Yusuf Salduz 2001'de İzmir'de yasadışı afiş astığı iddiasıyla polis tarafından gözaltına alınmış ve tutuklanmış, AİHM Türkiye'yi Salduz'un adli yardım alma hakkını çiğnediği gerekçesiyle mahkûm etmişti.

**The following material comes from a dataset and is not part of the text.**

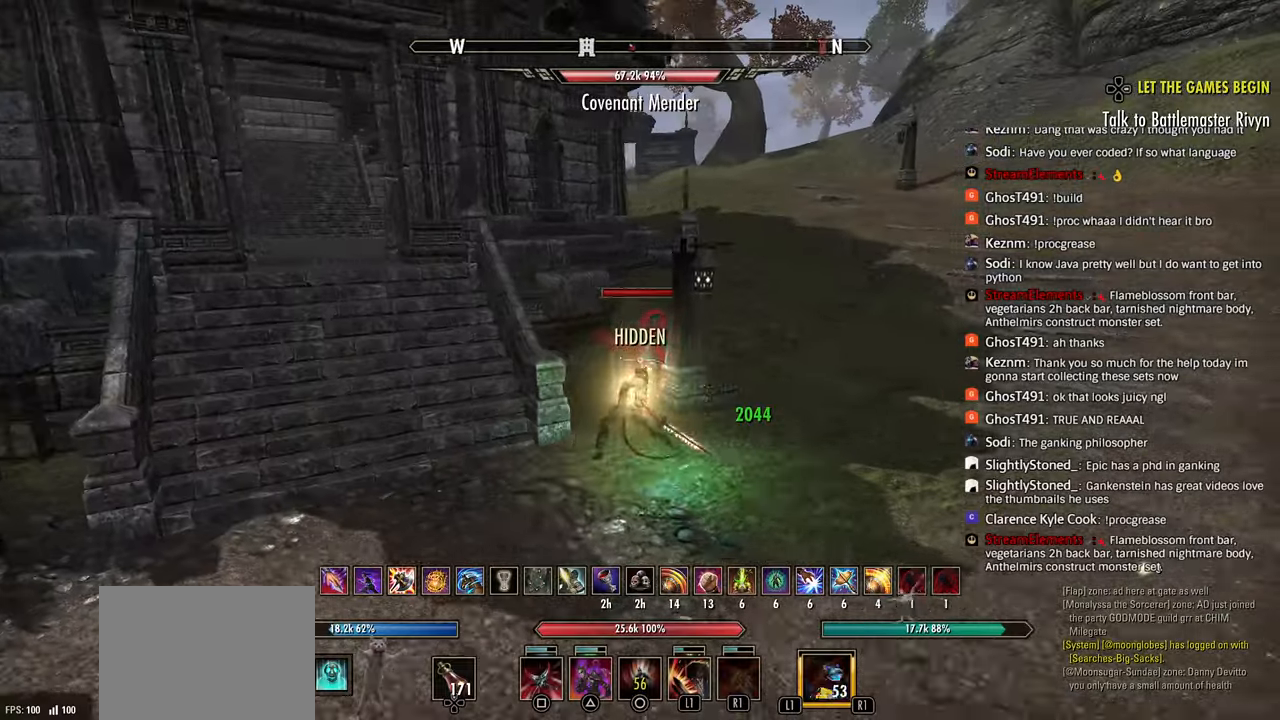
{"buttons": ["L1"], "left_stick": "up-right", "right_stick": "down-right", "events": [[50, "left_stick", "left"], [200, "left_stick", "center"], [350, "left_stick", "up-right"], [450, "L1", "down"], [500, "R2", "up"]]}
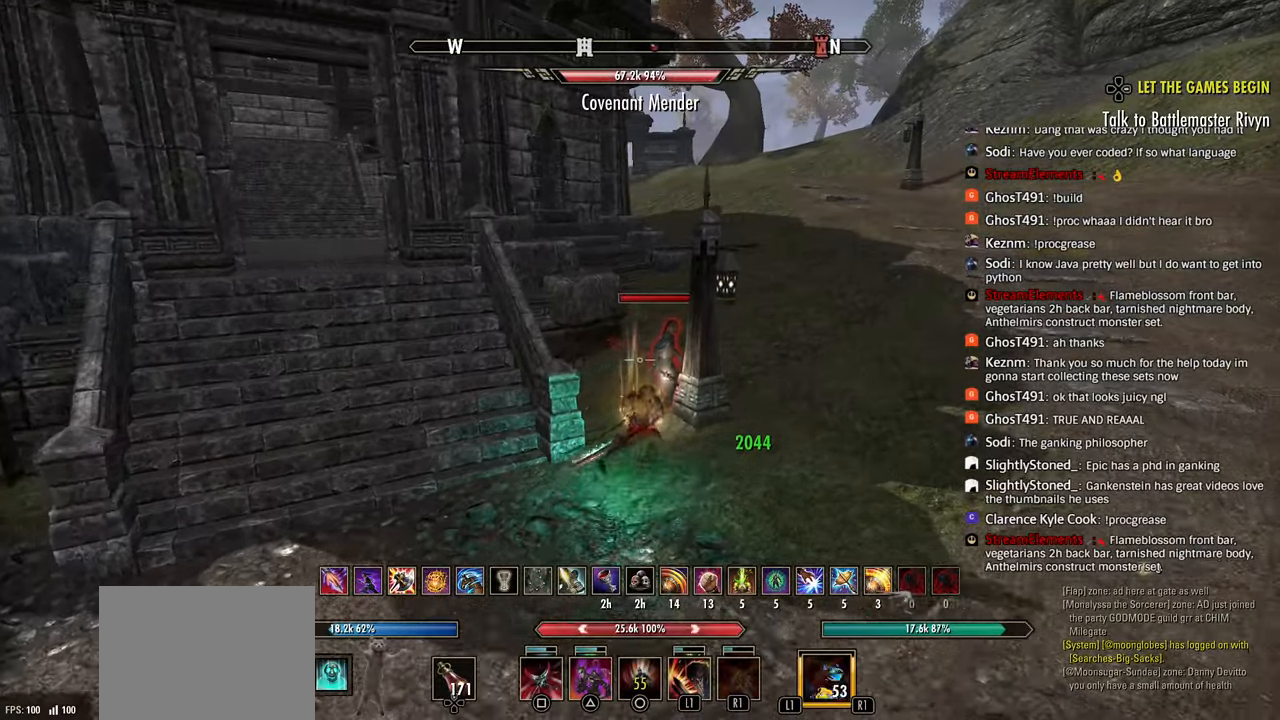
{"buttons": ["R2"], "left_stick": "left", "right_stick": "right", "events": [[33, "R2", "down"], [50, "L1", "up"], [67, "left_stick", "up"], [100, "right_stick", "right"], [117, "L1", "down"], [150, "L2", "down"], [167, "L1", "up"], [267, "R2", "up"], [300, "R2", "down"], [317, "L2", "up"], [333, "left_stick", "left"], [383, "L2", "down"], [400, "R2", "up"], [417, "L2", "up"], [433, "R2", "down"]]}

Kitapçıkta, kolluk görevlilerinin soruşturma yürütürken, "insan hakları koruyucusu" olduklarını unutmamaları gerektiği vurgulandı. Bu hususta Şükran Aydın'ın başvurusu üzerine AİHM'den Türkiye hakkında çıkan mahkûmiyet kararı örnek gösterildi. 1993'te jandarmanın Mardin'in Derik ilçesi Taşıt Köyü'nde yaptığı operasyonda gözleri bağlı halde ailesinin diğer 2 ferdiyle birlikte gözaltına alınan 17 yaşındaki Şükran Aydın, işkenceye maruz kaldı ve tecavüze uğradı. 3 gün sonra serbest bırakılan Aydın şikâyetçi oldu ancak devlet iddiaları inandırıcı bulmadı. AİHM'e giden dosyada Aydın'a bağımsız hekimlerden rapor aldırılmadığı için Türkiye mahkûm oldu.


ÖLÇÜSÜZ GÜÇ KULLANILDI


Kolluk kuvvetlerinin zor kullanırken başvurmaları gereken yöntem ve cihazlar ile müdahale esnasındaki orantıhlık ilkesi de kitapçıkta hatırlatıldı. Bu konuda kitapçıkta yer alan örnek, 1995'teki Gazi Mahallesi olaylarına ilişkindi. 22 başvurucusu bulunan ve başvuruculardan Ali Şimşek'in ismiyle anılan dosyada, AİHM Gazi Mahallesi'nde çıkan olaylarda polisin kalabalığın üzerine doğrudan bir emir olmamasına karşın ateş ettiğini ve kitlesel olaylara müdahalede kullandığı cihazların uygunsuz olduğuna hükmetti. Polisin Gazi Mahallesi olaylarında öldürücü olmayan göz yaşartıcı bomba, plastik kurşun, basınçlı su gibi cihazlara başvurmadan ateşli silah kullanılması uygun bulunmadı. 1991'de Şırnak'taki bir gösteride polis tarafından vurularak öldürülen 15 yaşındaki Ahmet Güleç'le ilgili AİHM kararı da bu bağlamda kitapçıkta yer buldu. Yaşam hakkı ihlali içeren her iki dosyaya ek olarak, 1992'de gözaltındayken işkencede öldürülen Agit Salman hakkındaki AİHM kararına da yer verildi.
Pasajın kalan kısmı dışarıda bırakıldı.